Northern youth share their culture at Four Directions
Staff members at Four Directions Aboriginal Student Centre (FDASC) recently welcomed Northern Youth Abroad participants Colleen Kangegana and Ts’iwa Apples to Queen’s and learned more about the visitors’ home communities.
“I suggested they give their required presentations at Four Directions because the home-like environment would put them at ease,” says Vanessa McCourt, an Aboriginal advisor at FDASC who hosted the girls for six weeks. “Staff members have dealt with stereotypes about Indigenous people at some point in their life, so I knew they would keep that in mind when asking Colleen and Tsi’wa questions.”
Ms Apples hails from Gamèti, N.W.T., a community of fewer than 300 people located 177 km northwest of Yellowknife. Ms Kangegana lives in Fort McPherson, N.W.T., approximately two hours south of Inuvik.
NYA participants from Nunavut and the Northwest Territories have the opportunity for a cross cultural learning experience while acquiring professional skills through a job placement. Ms Apples worked at the Glass House in Kingston during the program, and Ms Kangegana completed her placement at a day camp in Loyalist Township.

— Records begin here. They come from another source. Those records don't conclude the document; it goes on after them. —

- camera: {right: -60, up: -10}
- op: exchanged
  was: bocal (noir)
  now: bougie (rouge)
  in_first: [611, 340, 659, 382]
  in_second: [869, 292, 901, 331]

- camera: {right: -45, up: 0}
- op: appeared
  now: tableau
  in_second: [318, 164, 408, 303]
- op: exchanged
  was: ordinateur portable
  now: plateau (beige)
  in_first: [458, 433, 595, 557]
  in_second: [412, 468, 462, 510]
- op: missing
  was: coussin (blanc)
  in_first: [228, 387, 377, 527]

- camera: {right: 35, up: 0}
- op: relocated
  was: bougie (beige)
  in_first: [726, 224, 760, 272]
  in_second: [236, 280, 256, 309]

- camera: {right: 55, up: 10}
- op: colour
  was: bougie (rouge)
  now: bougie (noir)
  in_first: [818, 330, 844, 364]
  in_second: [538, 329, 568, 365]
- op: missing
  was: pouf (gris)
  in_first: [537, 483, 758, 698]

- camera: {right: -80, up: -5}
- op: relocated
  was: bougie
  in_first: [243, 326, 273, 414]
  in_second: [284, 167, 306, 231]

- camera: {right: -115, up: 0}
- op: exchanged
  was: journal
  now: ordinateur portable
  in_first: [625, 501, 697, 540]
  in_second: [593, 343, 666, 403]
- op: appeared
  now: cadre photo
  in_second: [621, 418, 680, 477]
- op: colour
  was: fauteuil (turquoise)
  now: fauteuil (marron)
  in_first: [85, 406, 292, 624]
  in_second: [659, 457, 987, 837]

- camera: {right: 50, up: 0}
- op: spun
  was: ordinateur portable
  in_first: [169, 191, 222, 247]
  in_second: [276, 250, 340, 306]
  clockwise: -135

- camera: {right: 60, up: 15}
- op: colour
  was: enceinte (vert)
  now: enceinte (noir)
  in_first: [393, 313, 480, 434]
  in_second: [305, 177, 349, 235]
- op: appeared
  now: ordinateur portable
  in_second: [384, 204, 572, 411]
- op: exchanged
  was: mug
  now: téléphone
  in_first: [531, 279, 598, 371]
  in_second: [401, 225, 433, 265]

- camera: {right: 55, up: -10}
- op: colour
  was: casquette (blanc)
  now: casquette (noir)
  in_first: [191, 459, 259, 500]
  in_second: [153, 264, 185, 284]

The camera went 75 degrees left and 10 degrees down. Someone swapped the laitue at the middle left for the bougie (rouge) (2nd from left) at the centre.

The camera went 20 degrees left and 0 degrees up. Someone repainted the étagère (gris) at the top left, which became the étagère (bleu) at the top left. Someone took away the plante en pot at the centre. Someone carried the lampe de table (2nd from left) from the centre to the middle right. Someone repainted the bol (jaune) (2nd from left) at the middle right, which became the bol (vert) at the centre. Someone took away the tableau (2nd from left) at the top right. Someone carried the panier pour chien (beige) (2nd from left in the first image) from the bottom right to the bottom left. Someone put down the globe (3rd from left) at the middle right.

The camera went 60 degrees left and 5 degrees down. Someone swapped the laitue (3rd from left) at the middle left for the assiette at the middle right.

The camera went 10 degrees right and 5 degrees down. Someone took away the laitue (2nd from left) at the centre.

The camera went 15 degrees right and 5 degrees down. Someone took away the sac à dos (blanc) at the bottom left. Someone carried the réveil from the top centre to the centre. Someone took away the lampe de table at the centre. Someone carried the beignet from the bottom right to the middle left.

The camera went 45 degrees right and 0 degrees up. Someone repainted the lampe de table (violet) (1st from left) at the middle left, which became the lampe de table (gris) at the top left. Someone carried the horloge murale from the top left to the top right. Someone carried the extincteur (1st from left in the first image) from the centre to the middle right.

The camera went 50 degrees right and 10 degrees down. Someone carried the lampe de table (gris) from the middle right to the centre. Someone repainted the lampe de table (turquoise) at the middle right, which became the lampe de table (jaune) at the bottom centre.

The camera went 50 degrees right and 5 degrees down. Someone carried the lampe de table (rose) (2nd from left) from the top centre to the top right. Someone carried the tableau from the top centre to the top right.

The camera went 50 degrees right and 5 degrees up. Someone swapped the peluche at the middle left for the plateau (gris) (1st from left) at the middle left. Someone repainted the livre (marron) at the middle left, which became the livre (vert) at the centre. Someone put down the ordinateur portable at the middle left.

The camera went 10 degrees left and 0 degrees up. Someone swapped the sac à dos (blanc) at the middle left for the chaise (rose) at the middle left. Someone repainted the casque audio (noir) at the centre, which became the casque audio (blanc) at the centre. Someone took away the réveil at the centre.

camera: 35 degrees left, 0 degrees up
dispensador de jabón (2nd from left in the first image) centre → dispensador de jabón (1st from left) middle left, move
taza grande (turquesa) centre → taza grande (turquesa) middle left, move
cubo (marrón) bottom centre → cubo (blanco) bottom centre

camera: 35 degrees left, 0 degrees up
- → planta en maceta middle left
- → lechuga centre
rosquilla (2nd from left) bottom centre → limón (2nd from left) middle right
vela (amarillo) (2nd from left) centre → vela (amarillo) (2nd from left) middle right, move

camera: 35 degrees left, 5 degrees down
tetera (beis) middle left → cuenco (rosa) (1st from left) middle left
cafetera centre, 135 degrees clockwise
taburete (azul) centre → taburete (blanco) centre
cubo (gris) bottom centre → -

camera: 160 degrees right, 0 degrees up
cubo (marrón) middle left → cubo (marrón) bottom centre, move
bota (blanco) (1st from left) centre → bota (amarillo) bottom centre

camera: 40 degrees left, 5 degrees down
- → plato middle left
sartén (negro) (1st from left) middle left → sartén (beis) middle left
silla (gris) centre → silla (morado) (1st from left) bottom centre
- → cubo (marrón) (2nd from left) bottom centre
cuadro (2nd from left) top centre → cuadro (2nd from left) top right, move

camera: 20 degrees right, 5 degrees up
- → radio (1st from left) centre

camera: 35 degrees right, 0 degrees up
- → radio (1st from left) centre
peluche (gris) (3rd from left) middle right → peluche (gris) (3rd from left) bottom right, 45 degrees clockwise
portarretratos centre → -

“My work placement was pretty good. Everyone who walked in was very kind and interested about life in the north,” says Ms Apples.
Ms McCourt brought the teenaged students into her family and enjoyed working through the occasional challenges that arose because of the cultural and generational divide. She planned several activities to introduce the girls to urban culture. They travelled to Toronto, visited local attractions such as Fort Henry, and attended a moon ceremony at FDASC.
Ms Apples and Ms Kangegana described their experiences on the Northern Youth Abroad blog.